Comparison

Pipeline Parallelism vs Training Compute

Pipeline Parallelism and Training Compute are both common AI/LLM terms but cover different ideas. Here is a quick side-by-side.

When you would reach for Pipeline Parallelism

Pipeline Parallelism comes up when the question is fundamentally about infrastructure.

A 405B model trained on 4096 GPUs: TP=8 within node × PP=16 across the pod × DP=32 across pods.

When you would reach for Training Compute

Training Compute comes up when the question is fundamentally about training.

GPT-3: ~3 × 10^23 FLOPs.

Frequently asked

What is the difference between Pipeline Parallelism and Training Compute?
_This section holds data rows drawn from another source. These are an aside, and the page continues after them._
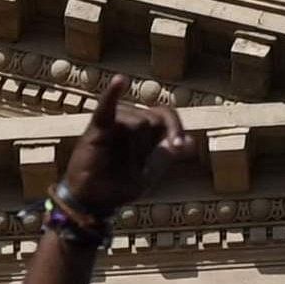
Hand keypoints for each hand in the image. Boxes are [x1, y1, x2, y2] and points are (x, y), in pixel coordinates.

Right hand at [61, 75, 187, 217]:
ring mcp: (113, 122)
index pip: (164, 114)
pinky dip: (112, 93)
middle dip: (148, 144)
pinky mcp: (98, 127)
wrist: (93, 202)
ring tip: (116, 164)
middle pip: (152, 118)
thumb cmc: (117, 187)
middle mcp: (128, 120)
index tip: (178, 146)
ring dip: (133, 147)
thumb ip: (167, 155)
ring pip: (137, 121)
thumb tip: (191, 142)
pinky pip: (107, 107)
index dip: (175, 126)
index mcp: (142, 130)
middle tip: (132, 166)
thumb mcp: (149, 174)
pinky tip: (119, 81)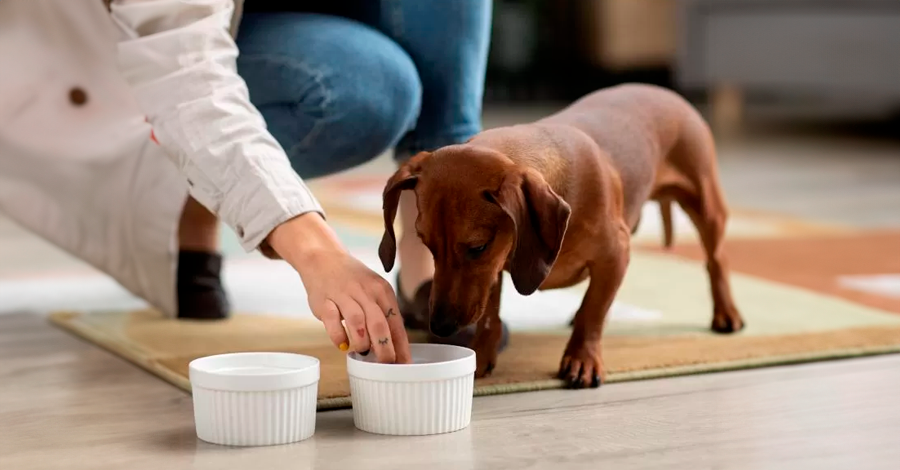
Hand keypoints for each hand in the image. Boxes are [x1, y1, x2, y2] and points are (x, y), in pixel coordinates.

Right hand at [266, 212, 411, 363]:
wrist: (324, 257)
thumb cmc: (353, 281)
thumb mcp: (374, 292)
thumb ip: (383, 316)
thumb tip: (395, 348)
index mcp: (382, 291)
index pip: (396, 323)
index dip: (401, 346)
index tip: (404, 364)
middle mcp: (365, 292)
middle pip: (379, 324)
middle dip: (385, 348)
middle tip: (386, 365)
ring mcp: (344, 295)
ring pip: (357, 322)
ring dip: (362, 342)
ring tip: (363, 352)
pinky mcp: (324, 300)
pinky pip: (332, 321)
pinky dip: (338, 336)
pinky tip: (343, 345)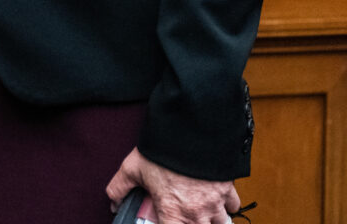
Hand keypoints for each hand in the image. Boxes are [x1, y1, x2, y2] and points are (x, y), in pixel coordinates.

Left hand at [107, 148, 240, 223]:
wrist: (190, 132)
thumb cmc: (161, 152)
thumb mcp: (132, 168)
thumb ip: (119, 188)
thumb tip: (113, 203)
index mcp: (172, 212)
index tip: (167, 220)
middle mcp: (196, 213)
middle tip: (183, 215)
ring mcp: (214, 203)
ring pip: (221, 223)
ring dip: (212, 220)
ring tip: (201, 213)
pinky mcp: (227, 189)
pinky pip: (232, 205)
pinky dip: (227, 205)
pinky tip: (217, 200)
Pipeline Parallelism: Pipeline parallelism splits the model by layer across GPUs — GPU 1 holds layers 0-15, GPU 2 holds 16-31, etc. Forward passes flow through the pipeline like an assembly line. Training Compute: Training compute is the total floating-point operations used to pretrain a model, usually expressed as FLOPs (e.g. 10^25 FLOPs). It is the headline number governments now regulate.

When should I use Pipeline Parallelism vs Training Compute?

Pipeline Parallelism is the right concept when you are focused on infrastructure. Training Compute applies when you are focused on training.

Are Pipeline Parallelism and Training Compute the same thing?

No. Pipeline Parallelism is infrastructure; Training Compute is training. They are related but address different parts of the AI stack.